* Using the information
(a) Which illness serves as the example in the passage about tackling symptoms instead of root causes?
(b) Extend the passage about tackling symptoms instead of root causes, starting right after its final sentence.

* Selected extract
>>
Basically what I’m trying to say is, ‘Grappling the truth's root but getting stung by the symptom‘, that in society when we look for a solution, when there’s a problem in society we tackle the symptom instead of going for the root cause of the problem. Its like illnesses when you take, you might have diabetes for example, and you take medication, you take insulin, and you tend to suppress the shock but you’re not healing what’s actually causes diabetes, the root cause, so what I’m trying to say is that I’m not tackling the truth of the root of the problem in life, I’m only tackling and I’m getting stung by the symptom. We’re not solving the root problems of life, with money and economics and why we’re poor, we’re just tackling the surface of it. I think with politics and the way it is and if it stays the way it is then there will always be a problem, because its only geared towards the rich, its as simple as that no matter who you put in the seat. The way its structured is for the rich, the economics of it is just for the rich it doesn’t pay for the poor. We’re built on a land where we have to have the poor to be rich, and for the rich to stay rich. That’s not right and that’s not tackling the problems. At the US election with all these different people, Romney, and Obama they’re going to do the same thing. That’s what I’m trying to say we’re not tackling the root so we’re going to get stung by the symptom of it, and the symptom is, for example, oh lets get Romney in there in order to change things, he’s the symptom he’s not the root cause, he might change one or two things but he’s not solving or changing the root problem.
<<
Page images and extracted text
>>
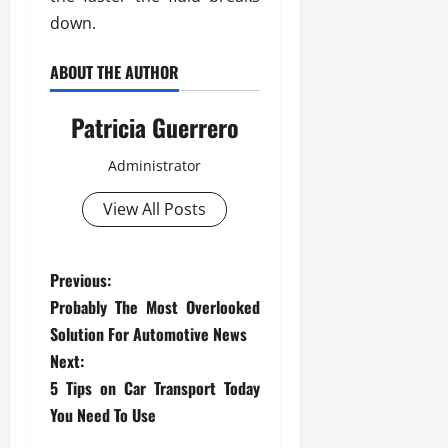
down.
ABOUT THE AUTHOR
Patricia Guerrero
Administrator
View All Posts
P
Previous:
Probably The Most Overlooked
o
Solution For Automotive News
s
Next:
5 Tips on Car Transport Today
t
You Need To Use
<<
* Results for each task
(a) Diabetes.

(b)
I love the chorus of ‘Organised Democracy’ where you ask ‘Does freedom have a shotgun?’, having the words freedom and shotgun in the same sentence, there’s an irony in there, especially in an ’organised’ democracy like America that seems to have an obsession with guns.

I’m proud of what I’ve done with that, yeah that was something I wanted to get across on that song.

I was going to ask you about Cyrus Malachi as you mention his name several times throughout the album, and he features on a few of the tracks, how long have you known him?

For a long time, I knew Skriblah Dan Gogh from Terra Firma, he knew him and his Triple Darkness crew, and grew up with him, and I jumped on a track with them. I liked his style even though its different from mine, and the relationship grew from there.

Cyrus MalachI’s album Ancient Future from last year was amazing - one of my favourite albums of last year

Yeah the thing with Cyrus is that he’s able to make things so clear, I use metaphors, he does use metaphors sometimes, but I use a lot of flow and people might miss words. But with Cyrus I can hear everything he says and it stays with you.

Is there anyone in hip hop that you’re liking at the moment?

I like Jay Electronica, he’s not got an album out yet but its coming out next year, apart from him out of the new hip hop artists I like Doppel Gangers but they’re more underground.

Are there any albums that you like?

Albums; yeah Roc Marciano’s album was crazy, the new Nas album Life Is Good, was good although its something I like to pop my head into every now and again.

How do you feel about the way hip hop is going at the moment?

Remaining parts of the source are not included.